**DATA FOR PROCESSING**
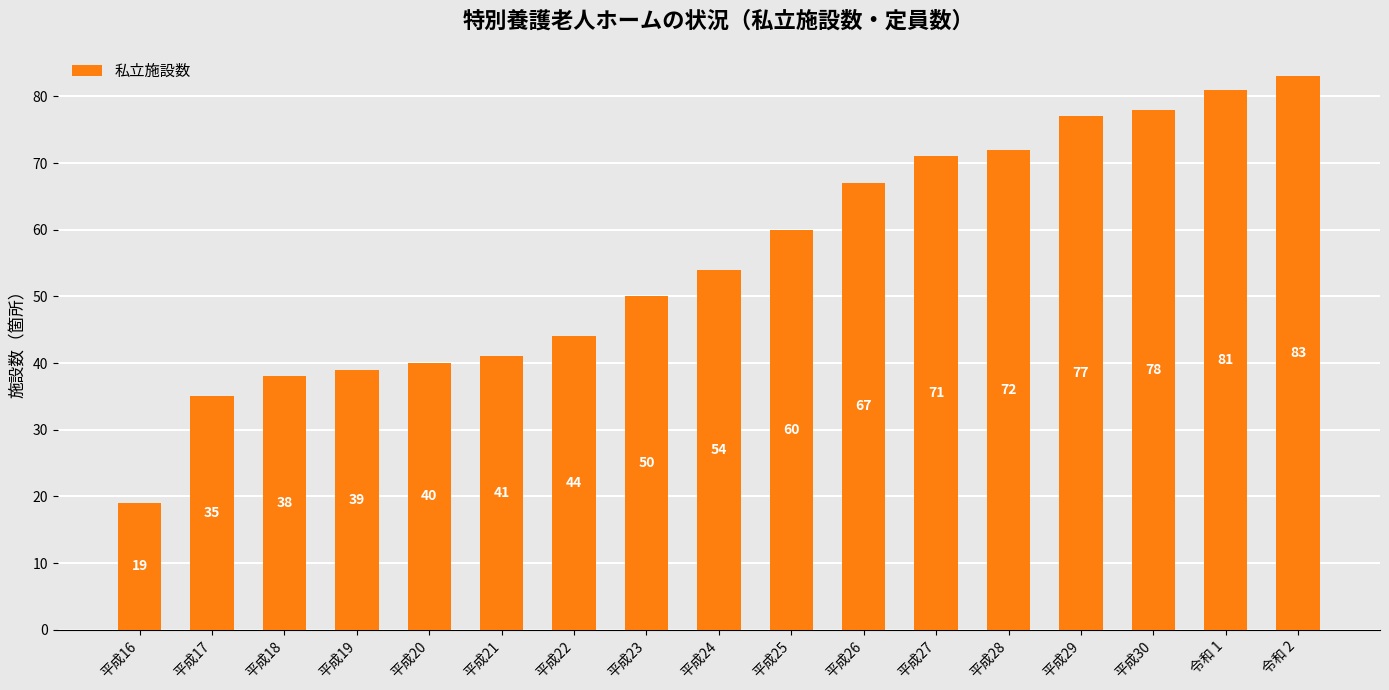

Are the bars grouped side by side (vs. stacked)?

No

* * *

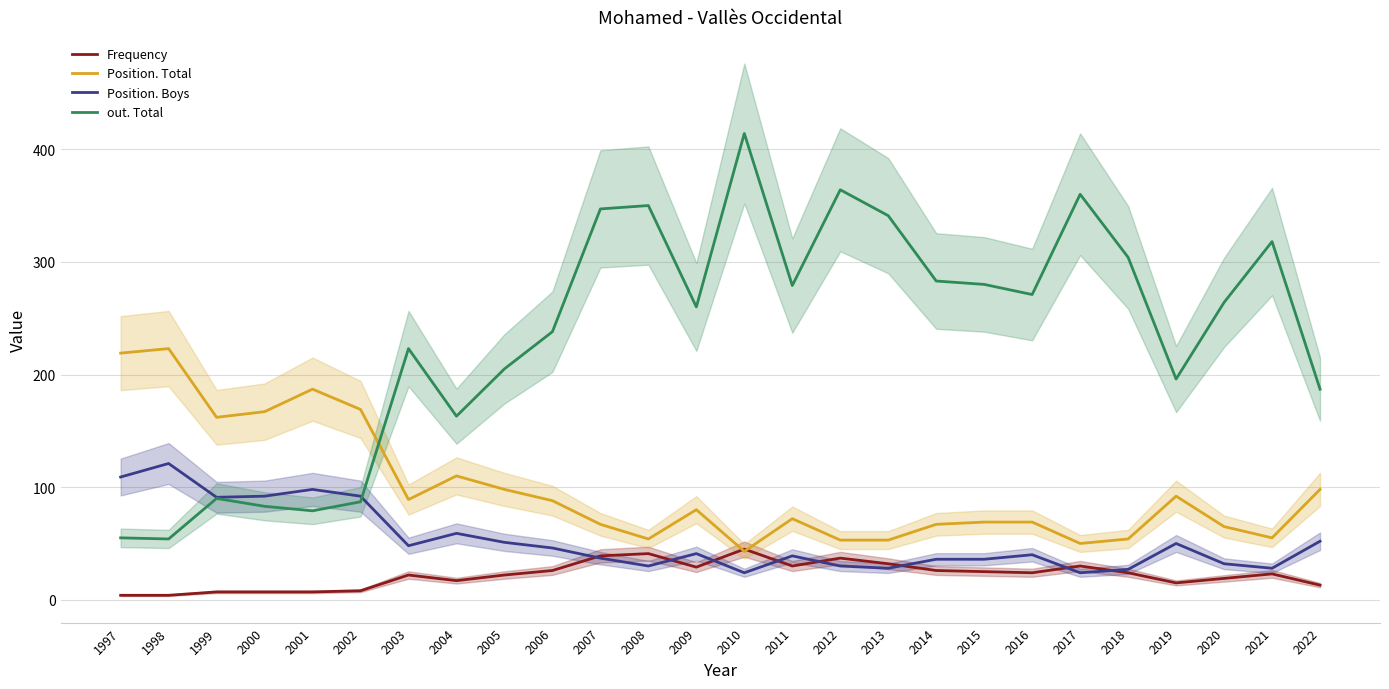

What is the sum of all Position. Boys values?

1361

* * *

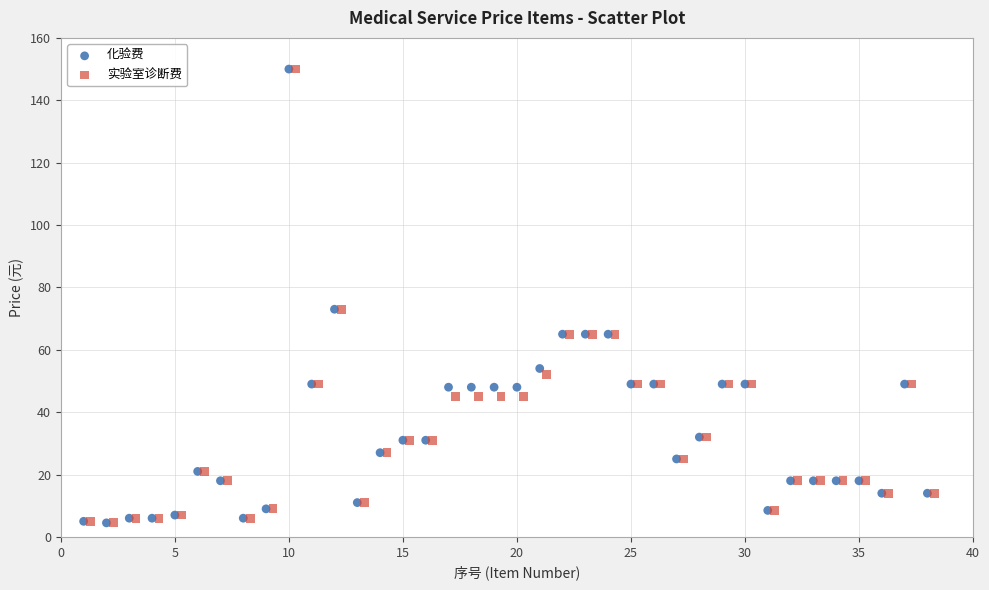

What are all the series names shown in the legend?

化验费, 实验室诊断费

**TO-DO ITEM**
Repeat the rows above word for word, beginning with the line containing "What are all" and continuing through the line containing "化验费, 实验室诊断费", both included.

**EXERCISE SOLUTION**
What are all the series names shown in the legend?

化验费, 实验室诊断费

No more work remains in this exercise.